TESTO DEL DOCUMENTO:

────────────────

Per chi si occupa di trading forex, settembre è un mese cruciale: dopo i rallentamenti estivi il mercato valutario riprende vigore anche perché gli appuntamenti importanti non mancano. Ad esempio questa settimana del 2-6 settembre vede come protagoniste le Banche Centrali, in particolare la Fed, la BCE, la BoJ (Bank of Japan), la BoE (Bank of England), alle cui dichiarazioni e strategie occorre prestare attenzione per poter analizzare la situazione di euro, dollaro, yen e sterlina.

Le più attese sono probabilmente le prime due, in particolare la Federal Reserve americana, visto che già da parecchie settimane si aspetta con trepidazione di sapere se ci sarà il tanto atteso tapering, cioè l'allentamento delle forti politiche monetarie espansive a sostegno dell'economia statunitense tramite il quantitative easing (acquisto di titoli). Dopo conferme e smentite succedutesi una dietro l'altra, le ultime indiscrezioni ci dicono che sì, ci sarà il tapering e infatti già il dollaro è tornato a rafforzarsi, in specie sull'euro, portando il cross EUR/USD ai minimi da luglio.

────────────────

SEZIONE DATI:
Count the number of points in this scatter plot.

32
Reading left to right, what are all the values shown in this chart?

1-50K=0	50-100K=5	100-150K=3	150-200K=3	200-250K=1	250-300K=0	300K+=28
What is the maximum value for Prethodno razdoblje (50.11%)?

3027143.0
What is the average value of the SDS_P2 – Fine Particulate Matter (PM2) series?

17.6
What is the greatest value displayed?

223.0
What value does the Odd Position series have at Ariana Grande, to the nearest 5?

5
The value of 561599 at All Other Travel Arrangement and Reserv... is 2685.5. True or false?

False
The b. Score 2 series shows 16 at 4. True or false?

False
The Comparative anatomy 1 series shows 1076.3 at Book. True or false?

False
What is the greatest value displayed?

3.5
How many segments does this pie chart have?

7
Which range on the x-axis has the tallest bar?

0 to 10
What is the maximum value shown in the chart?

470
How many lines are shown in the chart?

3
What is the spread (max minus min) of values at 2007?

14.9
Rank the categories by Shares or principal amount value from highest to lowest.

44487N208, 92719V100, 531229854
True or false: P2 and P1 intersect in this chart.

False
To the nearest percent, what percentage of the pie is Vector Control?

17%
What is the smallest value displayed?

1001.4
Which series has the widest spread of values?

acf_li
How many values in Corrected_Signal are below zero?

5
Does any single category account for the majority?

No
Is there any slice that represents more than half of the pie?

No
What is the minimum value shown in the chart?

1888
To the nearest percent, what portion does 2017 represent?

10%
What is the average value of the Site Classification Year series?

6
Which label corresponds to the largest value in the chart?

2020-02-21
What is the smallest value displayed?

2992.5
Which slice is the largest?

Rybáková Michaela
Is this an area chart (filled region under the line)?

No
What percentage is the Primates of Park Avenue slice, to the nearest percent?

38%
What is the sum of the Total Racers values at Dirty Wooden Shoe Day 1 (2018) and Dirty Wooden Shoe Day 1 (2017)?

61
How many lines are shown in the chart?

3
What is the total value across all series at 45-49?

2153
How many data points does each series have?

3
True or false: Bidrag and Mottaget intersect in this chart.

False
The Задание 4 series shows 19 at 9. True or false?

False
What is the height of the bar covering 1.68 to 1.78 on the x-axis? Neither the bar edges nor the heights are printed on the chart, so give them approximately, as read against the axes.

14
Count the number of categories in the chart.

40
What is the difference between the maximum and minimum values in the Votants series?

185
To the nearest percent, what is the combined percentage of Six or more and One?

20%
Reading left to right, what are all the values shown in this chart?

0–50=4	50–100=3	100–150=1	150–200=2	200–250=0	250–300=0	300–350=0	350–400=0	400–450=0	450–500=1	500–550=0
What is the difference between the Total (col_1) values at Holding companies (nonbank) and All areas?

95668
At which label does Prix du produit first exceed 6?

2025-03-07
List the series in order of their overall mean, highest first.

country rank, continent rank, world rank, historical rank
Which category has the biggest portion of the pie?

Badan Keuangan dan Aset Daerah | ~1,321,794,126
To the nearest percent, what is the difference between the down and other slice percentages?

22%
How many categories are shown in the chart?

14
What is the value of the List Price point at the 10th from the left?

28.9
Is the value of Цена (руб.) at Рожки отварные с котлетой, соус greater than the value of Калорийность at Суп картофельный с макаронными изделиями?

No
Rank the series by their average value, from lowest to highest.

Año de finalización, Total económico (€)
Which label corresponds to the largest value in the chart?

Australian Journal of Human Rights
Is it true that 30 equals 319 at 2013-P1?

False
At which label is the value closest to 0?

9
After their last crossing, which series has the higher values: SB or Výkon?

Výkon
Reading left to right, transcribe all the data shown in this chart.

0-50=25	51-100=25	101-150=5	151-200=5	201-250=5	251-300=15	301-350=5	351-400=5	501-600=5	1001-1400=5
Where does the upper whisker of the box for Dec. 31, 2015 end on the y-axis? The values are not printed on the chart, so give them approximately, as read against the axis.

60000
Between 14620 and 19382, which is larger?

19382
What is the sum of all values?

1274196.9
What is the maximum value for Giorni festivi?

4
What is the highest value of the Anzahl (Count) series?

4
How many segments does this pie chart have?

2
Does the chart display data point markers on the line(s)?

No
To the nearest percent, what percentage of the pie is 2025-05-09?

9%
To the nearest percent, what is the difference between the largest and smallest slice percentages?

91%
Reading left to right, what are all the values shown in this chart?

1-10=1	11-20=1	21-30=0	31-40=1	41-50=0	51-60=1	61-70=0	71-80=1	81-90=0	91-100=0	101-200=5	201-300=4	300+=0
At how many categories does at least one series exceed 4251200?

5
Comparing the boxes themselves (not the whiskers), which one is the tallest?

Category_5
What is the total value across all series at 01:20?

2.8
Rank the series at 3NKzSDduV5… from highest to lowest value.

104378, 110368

────────────────

CONSEGNA A: Estrai dal testo del documento il passo che parte da "Per chi si occupa" e arriva a "yen e sterlina.".
CONSEGNA B: Secondo il testo del documento, quale cross valutario è sceso ai minimi da luglio?
CONSEGNA C: Elenca tutte le banche centrali nominate nel testo del documento.

SVOLGIMENTO A:
Per chi si occupa di trading forex, settembre è un mese cruciale: dopo i rallentamenti estivi il mercato valutario riprende vigore anche perché gli appuntamenti importanti non mancano. Ad esempio questa settimana del 2-6 settembre vede come protagoniste le Banche Centrali, in particolare la Fed, la BCE, la BoJ (Bank of Japan), la BoE (Bank of England), alle cui dichiarazioni e strategie occorre prestare attenzione per poter analizzare la situazione di euro, dollaro, yen e sterlina.

SVOLGIMENTO B: Il cross EUR/USD.

SVOLGIMENTO C: Fed (Federal Reserve americana), BCE, BoJ (Bank of Japan), BoE (Bank of England)